# Watercolor pencil portraits.



## Golden Horse (Feb 20, 2010)

Nice, I like it.


----------



## Tabbi Kat (Nov 30, 2010)

Can I buy this from you? I LOVE it!!!
_Posted via Mobile Device_


----------



## Tabbi Kat (Nov 30, 2010)

This made my day!
_Posted via Mobile Device_


----------



## tinyliny (Oct 31, 2009)

I have loved your donkey vids! I pm'd you on buying it.


----------



## Flintlock (Sep 8, 2008)

You got game girl!



Wess


----------



## csimkunas6 (Apr 18, 2010)

Love it tiny! What a great subject too! Sam Elliot is just stunning!!!


----------



## tinyliny (Oct 31, 2009)

Thank you . I like this one a lot. Heck , I am both my worst critic and my best audience. Is that vanity , or what?


----------



## tinyliny (Oct 31, 2009)

*Anybody recognize this horse?*

This photo is just one of my favorites! The color, lighting and the lovely mare. I could not get the very high contrast due to watercolor not being able to really get super dark. The photo of the artwork was taken in natural light but late in the day,so the light was minimal. It seems to have dropped out a lot of the blues. I think I will rephoto and post again tomorrow. I am happy with all except the muzzle, but there is nothing I can do. Cannot erase or go over it.

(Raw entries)
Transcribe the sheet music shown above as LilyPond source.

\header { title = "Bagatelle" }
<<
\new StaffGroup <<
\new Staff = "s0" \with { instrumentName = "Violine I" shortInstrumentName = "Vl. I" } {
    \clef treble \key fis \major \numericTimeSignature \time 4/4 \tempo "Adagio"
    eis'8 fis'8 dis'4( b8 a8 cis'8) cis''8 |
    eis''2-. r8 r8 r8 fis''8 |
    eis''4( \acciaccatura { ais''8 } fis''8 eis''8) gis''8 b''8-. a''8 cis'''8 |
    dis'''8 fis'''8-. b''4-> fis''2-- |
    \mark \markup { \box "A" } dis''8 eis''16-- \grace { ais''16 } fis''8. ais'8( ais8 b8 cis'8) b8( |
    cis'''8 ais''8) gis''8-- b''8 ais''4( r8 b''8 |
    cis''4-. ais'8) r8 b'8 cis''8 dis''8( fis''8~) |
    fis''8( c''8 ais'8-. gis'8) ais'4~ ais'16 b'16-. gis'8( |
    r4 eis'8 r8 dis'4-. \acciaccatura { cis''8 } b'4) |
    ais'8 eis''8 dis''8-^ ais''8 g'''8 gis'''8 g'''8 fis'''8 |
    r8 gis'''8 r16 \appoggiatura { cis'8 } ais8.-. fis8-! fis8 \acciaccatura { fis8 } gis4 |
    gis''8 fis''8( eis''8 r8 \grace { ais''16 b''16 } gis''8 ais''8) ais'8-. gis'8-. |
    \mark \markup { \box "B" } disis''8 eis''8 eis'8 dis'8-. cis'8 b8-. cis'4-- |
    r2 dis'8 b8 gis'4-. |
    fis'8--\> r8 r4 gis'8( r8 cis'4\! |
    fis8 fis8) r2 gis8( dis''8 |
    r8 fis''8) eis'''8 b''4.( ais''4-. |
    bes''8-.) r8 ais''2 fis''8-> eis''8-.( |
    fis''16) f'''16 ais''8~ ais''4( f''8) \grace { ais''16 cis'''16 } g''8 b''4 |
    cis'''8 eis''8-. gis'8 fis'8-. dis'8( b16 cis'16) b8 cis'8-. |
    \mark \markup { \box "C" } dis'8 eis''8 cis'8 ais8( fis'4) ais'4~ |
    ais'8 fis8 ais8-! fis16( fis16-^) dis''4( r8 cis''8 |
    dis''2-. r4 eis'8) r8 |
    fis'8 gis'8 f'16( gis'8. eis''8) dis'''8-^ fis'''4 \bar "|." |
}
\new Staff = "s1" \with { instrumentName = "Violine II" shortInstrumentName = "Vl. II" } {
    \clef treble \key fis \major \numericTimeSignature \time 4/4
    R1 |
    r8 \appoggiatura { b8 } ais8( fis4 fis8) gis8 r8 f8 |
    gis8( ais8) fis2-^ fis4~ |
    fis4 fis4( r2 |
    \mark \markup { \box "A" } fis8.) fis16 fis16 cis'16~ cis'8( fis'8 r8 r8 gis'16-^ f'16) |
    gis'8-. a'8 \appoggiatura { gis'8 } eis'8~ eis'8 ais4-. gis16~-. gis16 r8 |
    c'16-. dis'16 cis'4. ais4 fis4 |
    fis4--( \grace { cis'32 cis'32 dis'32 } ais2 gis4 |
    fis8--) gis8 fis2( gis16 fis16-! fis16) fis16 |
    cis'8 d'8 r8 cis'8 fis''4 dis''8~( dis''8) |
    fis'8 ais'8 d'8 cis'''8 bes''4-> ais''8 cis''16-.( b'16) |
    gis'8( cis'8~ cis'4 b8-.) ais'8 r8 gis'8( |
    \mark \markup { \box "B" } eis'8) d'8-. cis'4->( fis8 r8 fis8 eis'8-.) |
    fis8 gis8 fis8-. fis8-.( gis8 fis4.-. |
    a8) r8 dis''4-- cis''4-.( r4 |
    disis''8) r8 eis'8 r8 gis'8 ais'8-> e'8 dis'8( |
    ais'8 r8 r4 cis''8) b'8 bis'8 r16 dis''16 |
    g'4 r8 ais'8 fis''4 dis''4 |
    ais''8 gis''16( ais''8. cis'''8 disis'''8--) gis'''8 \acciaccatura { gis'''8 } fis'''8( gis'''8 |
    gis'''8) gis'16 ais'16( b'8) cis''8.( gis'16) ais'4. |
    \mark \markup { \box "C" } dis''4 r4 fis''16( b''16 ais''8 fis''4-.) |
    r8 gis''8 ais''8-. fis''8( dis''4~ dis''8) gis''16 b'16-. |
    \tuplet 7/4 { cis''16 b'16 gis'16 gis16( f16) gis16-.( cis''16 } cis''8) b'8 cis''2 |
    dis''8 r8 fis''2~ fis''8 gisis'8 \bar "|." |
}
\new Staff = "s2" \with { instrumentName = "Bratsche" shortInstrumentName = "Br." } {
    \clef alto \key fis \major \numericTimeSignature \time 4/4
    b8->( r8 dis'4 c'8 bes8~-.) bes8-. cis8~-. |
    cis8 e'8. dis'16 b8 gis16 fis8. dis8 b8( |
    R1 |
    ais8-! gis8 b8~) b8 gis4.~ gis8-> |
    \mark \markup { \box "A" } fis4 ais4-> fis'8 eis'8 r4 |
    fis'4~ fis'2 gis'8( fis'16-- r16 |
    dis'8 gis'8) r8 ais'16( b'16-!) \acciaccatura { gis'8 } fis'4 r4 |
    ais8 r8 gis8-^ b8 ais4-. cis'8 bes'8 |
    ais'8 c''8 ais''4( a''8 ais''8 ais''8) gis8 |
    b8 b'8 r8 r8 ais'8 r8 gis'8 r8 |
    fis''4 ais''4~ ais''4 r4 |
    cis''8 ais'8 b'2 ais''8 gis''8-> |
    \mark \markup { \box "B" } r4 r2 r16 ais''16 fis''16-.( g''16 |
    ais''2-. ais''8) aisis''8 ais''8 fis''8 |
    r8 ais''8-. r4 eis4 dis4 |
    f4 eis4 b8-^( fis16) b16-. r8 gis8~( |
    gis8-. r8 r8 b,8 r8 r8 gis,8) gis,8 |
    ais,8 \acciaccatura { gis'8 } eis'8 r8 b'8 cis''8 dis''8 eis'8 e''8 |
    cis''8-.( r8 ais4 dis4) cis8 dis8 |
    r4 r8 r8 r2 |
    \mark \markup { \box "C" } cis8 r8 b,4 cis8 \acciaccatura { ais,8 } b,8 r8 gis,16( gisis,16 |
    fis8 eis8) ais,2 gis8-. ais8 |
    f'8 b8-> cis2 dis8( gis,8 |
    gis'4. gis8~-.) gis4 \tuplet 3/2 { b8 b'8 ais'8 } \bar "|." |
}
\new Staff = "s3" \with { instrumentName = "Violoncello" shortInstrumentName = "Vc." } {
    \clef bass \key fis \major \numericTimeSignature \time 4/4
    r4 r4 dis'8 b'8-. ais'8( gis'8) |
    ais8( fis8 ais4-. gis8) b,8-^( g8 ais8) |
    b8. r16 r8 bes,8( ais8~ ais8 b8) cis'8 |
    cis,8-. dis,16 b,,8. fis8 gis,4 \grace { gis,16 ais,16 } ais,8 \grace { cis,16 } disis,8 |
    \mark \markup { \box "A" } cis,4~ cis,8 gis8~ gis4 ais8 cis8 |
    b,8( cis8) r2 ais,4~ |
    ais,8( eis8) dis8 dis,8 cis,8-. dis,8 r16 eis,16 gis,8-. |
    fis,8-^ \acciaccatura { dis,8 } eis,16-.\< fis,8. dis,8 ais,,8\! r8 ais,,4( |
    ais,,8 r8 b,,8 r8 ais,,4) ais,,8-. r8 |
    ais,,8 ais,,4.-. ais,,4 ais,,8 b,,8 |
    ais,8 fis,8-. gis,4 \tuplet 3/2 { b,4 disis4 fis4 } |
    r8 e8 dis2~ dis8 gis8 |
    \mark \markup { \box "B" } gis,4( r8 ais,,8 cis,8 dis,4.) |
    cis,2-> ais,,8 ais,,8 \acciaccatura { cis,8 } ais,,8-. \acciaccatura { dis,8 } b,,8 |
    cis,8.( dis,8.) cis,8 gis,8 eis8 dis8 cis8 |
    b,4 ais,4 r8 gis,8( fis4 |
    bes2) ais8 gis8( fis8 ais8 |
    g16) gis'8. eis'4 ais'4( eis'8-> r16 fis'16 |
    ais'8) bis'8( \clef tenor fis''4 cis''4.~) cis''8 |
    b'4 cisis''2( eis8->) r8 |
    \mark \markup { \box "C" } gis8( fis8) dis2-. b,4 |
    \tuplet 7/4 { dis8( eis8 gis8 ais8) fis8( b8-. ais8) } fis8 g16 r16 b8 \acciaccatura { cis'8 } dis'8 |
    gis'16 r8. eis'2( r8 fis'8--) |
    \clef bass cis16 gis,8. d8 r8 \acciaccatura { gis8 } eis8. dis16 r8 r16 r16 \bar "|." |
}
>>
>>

> **Short exercise A**
From the watercolor pencil portraits thread, what text runs between "## csimkunas6 (Apr" and "vanity , or what?", inclusive? Extract it word for word.
> **Short exercise B**
How many lines of the entries contain the string "gisis", with case counting? Give only the number.

> **Answer A**
## csimkunas6 (Apr 18, 2010)

Love it tiny! What a great subject too! Sam Elliot is just stunning!!!


----------



## tinyliny (Oct 31, 2009)

Thank you . I like this one a lot. Heck , I am both my worst critic and my best audience. Is that vanity , or what?

> **Answer B**
2